Anın çün nizâma halel geldi/O sebepten dolayı düzen bozuldu.
Zîra kaanuna riâyet, halkın gâret ve hıyanetine elvermeyip, vükelâda vukuf ve şuur olmadığından gayri kendi mansıpları vikayesinden daha mühim işleri yoktu. /Kanunlara uymak ve halkın malına ihânet ve onu yağma etmemek şuuru olmadığı gibi, ayrıca Bakanlar’ın kendi makamlarını korumaktan başka mühim işleri yoktu.

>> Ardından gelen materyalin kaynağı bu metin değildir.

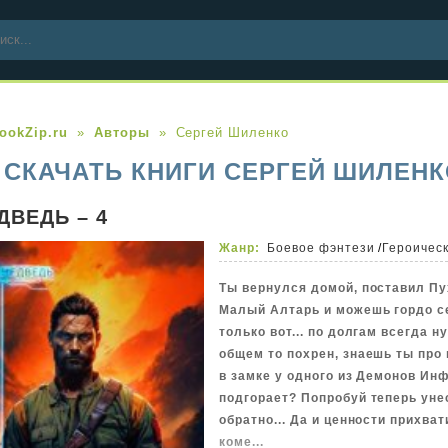
ookZip.ru
Авторы
Сергей Шиленко
СКАЧАТЬ КНИГИ СЕРГЕЙ ШИЛЕНК
ДВЕДЬ – 4
Жанр:
Боевое фэнтези
/
Героичес
Ты вернулся домой, поставил Пу
Малый Алтарь и можешь гордо се
только вот... по долгам всегда н
общем то похрен, знаешь ты про н
в замке у одного из Демонов Ин
подгорает? Попробуй теперь уне
обратно... Да и ценности прихват
коме...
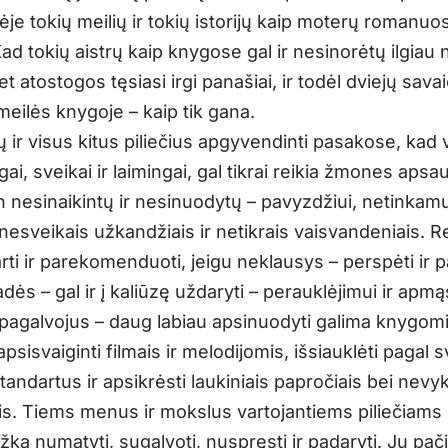
ėje tokių meilių ir tokių istorijų kaip moterų romanuo
d tokių aistrų kaip knygose gal ir nesinorėtų ilgiau 
et atostogos tęsiasi irgi panašiai, ir todėl dviejų savai
meilės knygoje – kaip tik gana.
ų ir visus kitus piliečius apgyvendinti pasakose, kad v
gai, sveikai ir laimingai, gal tikrai reikia žmones apsa
n nesinaikintų ir nesinuodytų – pavyzdžiui, netinkamu
nesveikais užkandžiais ir netikrais vaisvandeniais. R
rti ir parekomenduoti, jeigu neklausys – perspėti ir 
dės – gal ir į kaliūzę uždaryti – perauklėjimui ir ap
 pagalvojus – daug labiau apsinuodyti galima knygomi
apsisvaiginti filmais ir melodijomis, išsiauklėti pagal 
andartus ir apsikrėsti laukiniais papročiais bei nevy
is. Tiems menus ir mokslus vartojantiems piliečiams i
žką numatyti, sugalvoti, nuspręsti ir padaryti. Jų pači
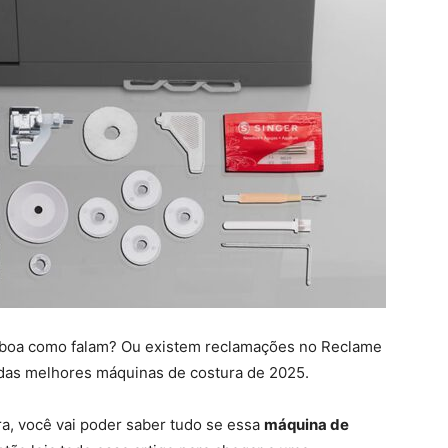
boa como falam? Ou existem reclamações no Reclame
 das melhores máquinas de costura de 2025.
a, você vai poder saber tudo se essa
máquina de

Andan bile âcizdiler. Vaktimizi hoş geçirelim, âlemin fesadını/bozuk işleri biz mi ıslah edeceğiz? İşleri oluruna göre idâre edelim, derlerdi” diye yazıyor.
1622’den bu yana 400 yıl geçmiş…
Bilmem ki neyimizle övünüyoruz? Üstte büyük Târihçi Nâimâ’nın cümlelerini bir kere daha okuyun lütfen, değişen nedir?
Değişen yalnızca şahıslardır. Dört asırda sayısız nesil gelip geçmiş, değişen yalnızca “soyguncuların, yağmacı-talancıların isimleri”dir.